لَيْسَ كَمِثْلِهِ شَيْءٌ وَهُوَ السَّمِيعُ الْبَصِيرُ
  
Tidak  serupa dengan-Nya segala sesuatu dan Dia Maha mendengar lagi Maha melihat" (Asy-Syura: 11)

            Ayat ini adalah ayat yang paling jelas dalam al Qur’an yang menjelaskan bahwa Allah sama sekali tidak menyerupai makhluk-Nya. Ulama Ahlussunnah menyatakan bahwa alam (makhluk Allah) terbagi atas dua bagian; yaitu benda dan sifat benda. Kemudian benda terbagi menjadi dua, yaitu benda yang tidak dapat terbagi lagi karena telah mencapai batas terkecil (para ulama menyebutnya dengan al Jawhar al Fard), dan benda yang dapat terbagi menjadi bagian-bagian (jisim). Benda yang terakhir ini terbagi menjadi dua macam;

  1. Benda Lathif: sesuatu yang tidak dapat dipegang oleh tangan, seperti cahaya, kegelapan, ruh, angin dan sebagainya.
  2. Benda Katsif: sesuatu yang dapat dipegang oleh tangan seperti manusia, tanah, benda-benda padat dan lain sebagainya.
            Sedangkan sifat-sifat benda adalah seperti bergerak, diam, berubah, bersemayam, berada di tempat dan arah, duduk, turun, naik dan sebagainya. Ayat di atas menjelaskan kepada kita bahwa Allah ta’ala tidak menyerupai makhluk-Nya, bukan merupakan al Jawhar al Fard, juga bukan benda lathif atau benda katsif. Dan Dia tidak boleh disifati dengan sesuatupun dari sifat-sifat benda. Ayat tersebut cukup untuk dijadikan sebagai dalil bahwa Allah ada tanpa tempat dan arah. Karena seandainya Allah mempunyai tempat dan arah, maka akan banyak yang serupa dengan-Nya. Karena dengan demikian berarti ia memiliki dimensi (panjang, lebar dan kedalaman). Sedangkan sesuatu yang demikian, maka ia adalah makhluk yang membutuhkan kepada yang menjadikannya dalam dimensi tersebut.

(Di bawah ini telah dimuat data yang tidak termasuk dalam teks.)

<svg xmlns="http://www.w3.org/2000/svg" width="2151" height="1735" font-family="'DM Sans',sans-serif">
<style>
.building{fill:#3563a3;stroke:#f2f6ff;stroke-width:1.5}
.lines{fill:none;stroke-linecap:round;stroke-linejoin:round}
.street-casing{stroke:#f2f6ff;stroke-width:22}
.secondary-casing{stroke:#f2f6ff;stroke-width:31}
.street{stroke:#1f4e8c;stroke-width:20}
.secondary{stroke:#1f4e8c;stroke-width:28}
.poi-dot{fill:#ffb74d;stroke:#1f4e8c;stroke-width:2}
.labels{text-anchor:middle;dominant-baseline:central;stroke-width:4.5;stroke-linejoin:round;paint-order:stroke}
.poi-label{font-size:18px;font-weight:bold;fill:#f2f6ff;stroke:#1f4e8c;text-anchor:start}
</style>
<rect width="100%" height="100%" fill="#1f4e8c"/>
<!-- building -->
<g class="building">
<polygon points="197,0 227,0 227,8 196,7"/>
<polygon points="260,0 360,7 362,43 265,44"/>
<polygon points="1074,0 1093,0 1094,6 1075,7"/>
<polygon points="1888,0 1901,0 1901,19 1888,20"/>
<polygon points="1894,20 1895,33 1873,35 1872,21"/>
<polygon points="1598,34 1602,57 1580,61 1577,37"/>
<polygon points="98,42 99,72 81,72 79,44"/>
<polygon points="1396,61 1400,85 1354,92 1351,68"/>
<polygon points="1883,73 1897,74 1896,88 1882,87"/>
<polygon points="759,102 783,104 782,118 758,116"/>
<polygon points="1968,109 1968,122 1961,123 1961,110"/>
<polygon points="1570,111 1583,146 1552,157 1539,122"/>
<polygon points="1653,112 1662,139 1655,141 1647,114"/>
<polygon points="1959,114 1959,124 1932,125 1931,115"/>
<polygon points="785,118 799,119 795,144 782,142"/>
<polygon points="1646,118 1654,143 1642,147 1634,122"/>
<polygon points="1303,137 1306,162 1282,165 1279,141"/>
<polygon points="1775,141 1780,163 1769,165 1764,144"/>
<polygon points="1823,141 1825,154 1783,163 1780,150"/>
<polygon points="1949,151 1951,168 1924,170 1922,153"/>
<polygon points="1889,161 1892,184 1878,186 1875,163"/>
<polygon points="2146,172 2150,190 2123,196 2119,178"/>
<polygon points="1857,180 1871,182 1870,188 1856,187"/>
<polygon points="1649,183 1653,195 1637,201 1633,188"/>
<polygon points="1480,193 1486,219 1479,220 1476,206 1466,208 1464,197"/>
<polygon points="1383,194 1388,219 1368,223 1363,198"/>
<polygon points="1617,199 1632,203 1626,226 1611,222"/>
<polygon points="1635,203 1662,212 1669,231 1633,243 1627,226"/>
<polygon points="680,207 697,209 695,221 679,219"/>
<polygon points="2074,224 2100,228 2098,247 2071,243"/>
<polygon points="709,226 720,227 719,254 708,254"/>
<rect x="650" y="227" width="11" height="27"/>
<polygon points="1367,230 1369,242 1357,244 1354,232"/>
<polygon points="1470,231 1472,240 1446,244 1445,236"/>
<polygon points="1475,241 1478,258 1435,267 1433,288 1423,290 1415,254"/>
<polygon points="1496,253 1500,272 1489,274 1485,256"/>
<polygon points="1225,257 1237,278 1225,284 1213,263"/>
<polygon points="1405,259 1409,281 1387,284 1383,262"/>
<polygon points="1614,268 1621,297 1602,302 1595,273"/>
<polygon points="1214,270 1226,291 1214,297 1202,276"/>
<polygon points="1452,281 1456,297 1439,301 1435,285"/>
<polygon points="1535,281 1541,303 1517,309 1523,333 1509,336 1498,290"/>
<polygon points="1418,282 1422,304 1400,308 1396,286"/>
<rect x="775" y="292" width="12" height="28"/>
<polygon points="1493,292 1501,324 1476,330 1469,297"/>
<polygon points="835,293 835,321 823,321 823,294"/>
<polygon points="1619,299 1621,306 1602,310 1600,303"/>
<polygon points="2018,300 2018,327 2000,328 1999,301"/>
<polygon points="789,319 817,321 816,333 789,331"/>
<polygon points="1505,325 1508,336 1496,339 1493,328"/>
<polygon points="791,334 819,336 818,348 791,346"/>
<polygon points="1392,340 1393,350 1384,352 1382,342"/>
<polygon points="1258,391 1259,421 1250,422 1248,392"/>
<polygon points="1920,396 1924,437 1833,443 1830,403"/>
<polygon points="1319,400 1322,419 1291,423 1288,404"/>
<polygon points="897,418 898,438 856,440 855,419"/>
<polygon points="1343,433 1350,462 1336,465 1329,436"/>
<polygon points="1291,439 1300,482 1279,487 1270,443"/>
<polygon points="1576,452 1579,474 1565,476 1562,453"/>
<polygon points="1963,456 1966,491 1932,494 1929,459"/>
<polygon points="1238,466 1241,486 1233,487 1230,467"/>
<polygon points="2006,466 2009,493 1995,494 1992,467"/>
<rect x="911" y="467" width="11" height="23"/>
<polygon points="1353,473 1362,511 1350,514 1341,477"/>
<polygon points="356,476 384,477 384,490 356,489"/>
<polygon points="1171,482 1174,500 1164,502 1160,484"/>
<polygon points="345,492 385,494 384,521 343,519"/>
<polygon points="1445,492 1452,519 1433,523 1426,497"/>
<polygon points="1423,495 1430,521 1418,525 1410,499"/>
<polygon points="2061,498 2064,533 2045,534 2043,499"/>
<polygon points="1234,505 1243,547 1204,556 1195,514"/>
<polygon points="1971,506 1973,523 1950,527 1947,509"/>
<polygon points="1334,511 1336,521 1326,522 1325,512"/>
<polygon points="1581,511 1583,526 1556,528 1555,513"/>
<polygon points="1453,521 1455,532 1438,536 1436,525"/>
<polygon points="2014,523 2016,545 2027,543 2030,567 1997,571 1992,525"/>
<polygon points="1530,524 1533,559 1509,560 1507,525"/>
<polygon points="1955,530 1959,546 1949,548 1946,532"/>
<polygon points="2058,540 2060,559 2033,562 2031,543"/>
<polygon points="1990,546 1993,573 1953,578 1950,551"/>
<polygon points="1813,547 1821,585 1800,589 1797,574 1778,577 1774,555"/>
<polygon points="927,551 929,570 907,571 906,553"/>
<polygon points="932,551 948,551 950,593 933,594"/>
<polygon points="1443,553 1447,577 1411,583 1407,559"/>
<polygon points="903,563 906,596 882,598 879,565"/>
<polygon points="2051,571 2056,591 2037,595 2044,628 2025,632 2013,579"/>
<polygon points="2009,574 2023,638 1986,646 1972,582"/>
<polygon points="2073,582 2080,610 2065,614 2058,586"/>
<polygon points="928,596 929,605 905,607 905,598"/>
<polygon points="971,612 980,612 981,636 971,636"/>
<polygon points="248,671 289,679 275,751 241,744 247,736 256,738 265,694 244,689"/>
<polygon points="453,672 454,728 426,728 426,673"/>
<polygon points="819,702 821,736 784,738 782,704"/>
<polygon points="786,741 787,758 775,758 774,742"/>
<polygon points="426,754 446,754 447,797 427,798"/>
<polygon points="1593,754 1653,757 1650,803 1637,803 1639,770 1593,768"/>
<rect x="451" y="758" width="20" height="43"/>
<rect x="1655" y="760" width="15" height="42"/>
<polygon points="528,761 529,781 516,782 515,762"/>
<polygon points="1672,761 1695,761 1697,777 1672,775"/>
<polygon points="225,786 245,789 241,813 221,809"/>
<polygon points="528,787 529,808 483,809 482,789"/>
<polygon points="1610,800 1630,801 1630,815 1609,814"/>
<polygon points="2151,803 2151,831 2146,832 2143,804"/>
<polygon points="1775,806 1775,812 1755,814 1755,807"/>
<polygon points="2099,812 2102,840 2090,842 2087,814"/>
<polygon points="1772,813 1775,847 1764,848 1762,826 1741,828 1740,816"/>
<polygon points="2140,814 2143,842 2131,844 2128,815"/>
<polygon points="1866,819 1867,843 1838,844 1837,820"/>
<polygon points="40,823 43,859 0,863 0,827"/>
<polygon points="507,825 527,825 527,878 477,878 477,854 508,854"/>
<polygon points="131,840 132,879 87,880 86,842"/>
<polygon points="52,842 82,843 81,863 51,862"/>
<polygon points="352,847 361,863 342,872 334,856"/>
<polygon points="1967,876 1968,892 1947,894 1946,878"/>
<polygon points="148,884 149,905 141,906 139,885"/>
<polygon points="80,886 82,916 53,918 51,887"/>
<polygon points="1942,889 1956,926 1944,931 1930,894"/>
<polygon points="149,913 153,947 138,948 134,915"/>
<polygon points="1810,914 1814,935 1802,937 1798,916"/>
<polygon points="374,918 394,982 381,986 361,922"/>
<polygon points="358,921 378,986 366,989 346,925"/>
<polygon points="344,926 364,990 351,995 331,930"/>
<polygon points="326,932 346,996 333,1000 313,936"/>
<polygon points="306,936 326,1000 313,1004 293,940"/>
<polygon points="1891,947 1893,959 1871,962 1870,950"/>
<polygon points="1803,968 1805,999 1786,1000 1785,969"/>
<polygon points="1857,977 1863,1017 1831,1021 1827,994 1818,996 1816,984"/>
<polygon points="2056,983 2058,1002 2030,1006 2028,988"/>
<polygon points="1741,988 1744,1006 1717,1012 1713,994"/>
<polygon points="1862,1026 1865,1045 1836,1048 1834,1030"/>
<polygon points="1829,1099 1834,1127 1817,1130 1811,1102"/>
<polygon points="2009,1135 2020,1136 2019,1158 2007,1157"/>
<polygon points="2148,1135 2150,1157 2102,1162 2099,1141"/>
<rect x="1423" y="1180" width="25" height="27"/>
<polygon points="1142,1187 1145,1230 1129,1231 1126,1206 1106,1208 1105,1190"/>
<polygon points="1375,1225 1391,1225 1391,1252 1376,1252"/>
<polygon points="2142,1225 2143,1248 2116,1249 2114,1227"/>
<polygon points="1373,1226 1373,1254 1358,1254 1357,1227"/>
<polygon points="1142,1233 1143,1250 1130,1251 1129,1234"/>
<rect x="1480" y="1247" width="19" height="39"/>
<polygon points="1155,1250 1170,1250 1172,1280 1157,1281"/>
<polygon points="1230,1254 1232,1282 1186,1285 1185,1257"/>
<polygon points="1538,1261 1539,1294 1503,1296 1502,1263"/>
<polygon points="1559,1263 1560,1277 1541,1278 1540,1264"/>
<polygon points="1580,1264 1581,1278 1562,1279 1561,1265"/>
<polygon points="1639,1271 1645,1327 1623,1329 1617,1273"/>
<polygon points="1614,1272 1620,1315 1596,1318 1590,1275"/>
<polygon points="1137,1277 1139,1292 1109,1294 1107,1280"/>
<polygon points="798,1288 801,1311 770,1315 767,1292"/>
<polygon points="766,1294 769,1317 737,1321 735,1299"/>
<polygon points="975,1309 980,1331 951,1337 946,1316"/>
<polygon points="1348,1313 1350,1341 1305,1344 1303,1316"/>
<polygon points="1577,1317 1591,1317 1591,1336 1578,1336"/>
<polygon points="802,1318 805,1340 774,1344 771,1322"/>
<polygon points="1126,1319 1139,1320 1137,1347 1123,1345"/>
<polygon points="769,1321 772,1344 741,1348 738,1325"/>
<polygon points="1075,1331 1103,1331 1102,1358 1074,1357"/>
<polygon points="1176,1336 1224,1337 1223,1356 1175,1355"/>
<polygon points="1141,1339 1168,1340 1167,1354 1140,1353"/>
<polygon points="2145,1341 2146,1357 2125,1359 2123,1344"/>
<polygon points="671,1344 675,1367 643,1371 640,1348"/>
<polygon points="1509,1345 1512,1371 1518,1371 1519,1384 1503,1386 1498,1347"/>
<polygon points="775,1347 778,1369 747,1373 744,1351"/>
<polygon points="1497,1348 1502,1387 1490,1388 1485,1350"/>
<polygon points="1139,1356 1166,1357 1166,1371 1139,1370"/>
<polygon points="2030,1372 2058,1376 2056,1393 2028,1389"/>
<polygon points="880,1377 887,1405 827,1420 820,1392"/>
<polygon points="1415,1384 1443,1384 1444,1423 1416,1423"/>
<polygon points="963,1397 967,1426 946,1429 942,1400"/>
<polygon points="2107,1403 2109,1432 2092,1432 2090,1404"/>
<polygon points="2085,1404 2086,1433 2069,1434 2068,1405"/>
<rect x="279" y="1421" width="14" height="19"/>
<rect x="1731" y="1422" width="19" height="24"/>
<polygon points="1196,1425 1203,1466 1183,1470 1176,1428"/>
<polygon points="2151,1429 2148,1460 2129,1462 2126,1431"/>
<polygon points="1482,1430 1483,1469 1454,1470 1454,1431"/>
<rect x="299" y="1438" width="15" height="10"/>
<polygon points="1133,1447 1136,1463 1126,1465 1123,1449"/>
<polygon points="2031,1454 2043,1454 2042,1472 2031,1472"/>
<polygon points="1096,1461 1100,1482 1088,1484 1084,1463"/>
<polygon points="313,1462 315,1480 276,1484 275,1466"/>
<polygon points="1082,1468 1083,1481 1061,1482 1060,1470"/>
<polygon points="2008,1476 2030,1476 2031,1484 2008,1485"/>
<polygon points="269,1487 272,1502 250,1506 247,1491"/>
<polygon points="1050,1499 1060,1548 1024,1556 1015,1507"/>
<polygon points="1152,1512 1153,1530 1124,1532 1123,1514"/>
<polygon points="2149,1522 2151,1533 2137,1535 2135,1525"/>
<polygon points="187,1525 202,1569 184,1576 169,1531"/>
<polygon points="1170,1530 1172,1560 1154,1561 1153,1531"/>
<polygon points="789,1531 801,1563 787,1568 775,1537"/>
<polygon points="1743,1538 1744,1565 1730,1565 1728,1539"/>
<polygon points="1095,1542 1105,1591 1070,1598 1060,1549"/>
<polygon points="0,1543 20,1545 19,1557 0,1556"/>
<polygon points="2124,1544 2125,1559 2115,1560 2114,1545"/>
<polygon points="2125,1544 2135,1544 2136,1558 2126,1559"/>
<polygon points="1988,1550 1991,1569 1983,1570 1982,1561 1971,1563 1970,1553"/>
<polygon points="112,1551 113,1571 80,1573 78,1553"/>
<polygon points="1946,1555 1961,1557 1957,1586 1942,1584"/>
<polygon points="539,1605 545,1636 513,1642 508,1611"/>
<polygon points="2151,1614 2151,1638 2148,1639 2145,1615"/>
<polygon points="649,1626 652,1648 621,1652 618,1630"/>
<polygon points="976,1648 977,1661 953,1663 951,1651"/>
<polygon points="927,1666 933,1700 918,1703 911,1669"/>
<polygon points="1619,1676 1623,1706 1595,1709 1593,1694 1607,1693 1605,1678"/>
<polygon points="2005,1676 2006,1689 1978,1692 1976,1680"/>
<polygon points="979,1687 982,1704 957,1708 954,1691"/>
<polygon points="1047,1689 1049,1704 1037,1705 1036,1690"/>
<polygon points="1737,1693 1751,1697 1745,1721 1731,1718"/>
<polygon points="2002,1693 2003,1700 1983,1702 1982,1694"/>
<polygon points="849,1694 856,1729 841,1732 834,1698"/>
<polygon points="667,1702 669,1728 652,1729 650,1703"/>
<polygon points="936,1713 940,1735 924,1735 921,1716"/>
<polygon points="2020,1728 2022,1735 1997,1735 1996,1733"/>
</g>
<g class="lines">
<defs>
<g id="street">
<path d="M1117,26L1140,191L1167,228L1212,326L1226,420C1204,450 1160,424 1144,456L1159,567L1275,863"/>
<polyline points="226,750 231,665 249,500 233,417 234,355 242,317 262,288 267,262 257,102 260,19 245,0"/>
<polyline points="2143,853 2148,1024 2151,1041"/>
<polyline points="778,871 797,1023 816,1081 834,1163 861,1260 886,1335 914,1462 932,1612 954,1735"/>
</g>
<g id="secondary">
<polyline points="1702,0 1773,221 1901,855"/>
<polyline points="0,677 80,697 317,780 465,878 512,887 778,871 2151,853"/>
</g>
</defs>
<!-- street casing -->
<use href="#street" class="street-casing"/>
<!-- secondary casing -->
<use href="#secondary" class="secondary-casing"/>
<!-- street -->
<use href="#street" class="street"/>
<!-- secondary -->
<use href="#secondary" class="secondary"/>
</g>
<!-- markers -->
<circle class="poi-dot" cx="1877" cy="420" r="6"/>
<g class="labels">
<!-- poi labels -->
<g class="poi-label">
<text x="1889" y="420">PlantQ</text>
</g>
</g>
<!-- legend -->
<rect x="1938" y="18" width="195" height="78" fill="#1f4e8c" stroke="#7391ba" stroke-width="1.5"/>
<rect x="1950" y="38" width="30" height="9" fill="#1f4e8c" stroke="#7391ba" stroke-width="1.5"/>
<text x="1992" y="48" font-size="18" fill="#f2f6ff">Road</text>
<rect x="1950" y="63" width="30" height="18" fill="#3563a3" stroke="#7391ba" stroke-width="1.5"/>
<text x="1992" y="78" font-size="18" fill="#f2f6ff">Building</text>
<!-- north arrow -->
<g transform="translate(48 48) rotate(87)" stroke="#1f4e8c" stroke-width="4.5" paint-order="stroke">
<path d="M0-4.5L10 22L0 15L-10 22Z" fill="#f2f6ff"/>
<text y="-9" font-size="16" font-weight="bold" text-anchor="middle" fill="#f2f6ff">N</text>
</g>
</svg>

 قال رسول الله صلى الله عليه وسلم : كان الله ولم يكن شيء غيره (رواه البخاري والبيهقي وابن الجارود)

Rasulullah shallallahu ‘alayhi wa sallam bersabda: “Allah ada pada azal (keberadaan tanpa permulaan) dan belum ada sesuatupun selain-Nya”. (H.R. al Bukhari, al Bayhaqi dan Ibn al Jarud)

            Makna hadits ini bahwa Allah ada pada azal (keberadaan tanpa permulaan), tidak ada sesuatu (selain-Nya) bersama-Nya. Pada azal belum ada angin, cahaya, kegelapan, arsy, langit, manusia, jin, malaikat, waktu, tempat dan arah. Maka berarti Allah ada sebelum terciptanya tempat dan arah, Ia tidak membutuhkan kepada keduanya dan Ia tidak berubah dari semula, yakni tetap ada tanpa tempat dan arah, karena berubah adalah ciri dari sesuatu yang baru (makhluk). Maka sebagaimana dapat diterima oleh akal, adanya Allah tanpa tempat dan arah sebelum terciptanya tempat dan arah, begitu pula akal akan menerima wujud-Nya tanpa tempat dan arah setelah terciptanya tempat dan arah. Hal ini bukanlah penafian atas adanya Allah.

            Al Imam al Bayhaqi (W. 458 H) dalam kitabnya al Asma’ wa ash-Shifat, hlm. 506, mengatakan: “Sebagian sahabat kami dalam menafikan tempat bagi Allah mengambil dalil dari sabda Rasulullah shalllallahu ‘alayhi wa sallam:

قال رسول الله صلى الله عليه وسلم : أنت الظاهر فليس فوقك شىء وأنت الباطن فليس دونك شىء (رواه مسلم وغيره)

Maknanya: “Engkau azh-Zhahir (yang segala sesuatu menunjukkan akan ada-Nya tidak ada sesuatu di atas-Mu dan Engkaulah al Bathin (yang tidak dapat dibayangkan) tidak ada sesuau dibawah-Mu”  (H.R. Muslim dan lainnya). 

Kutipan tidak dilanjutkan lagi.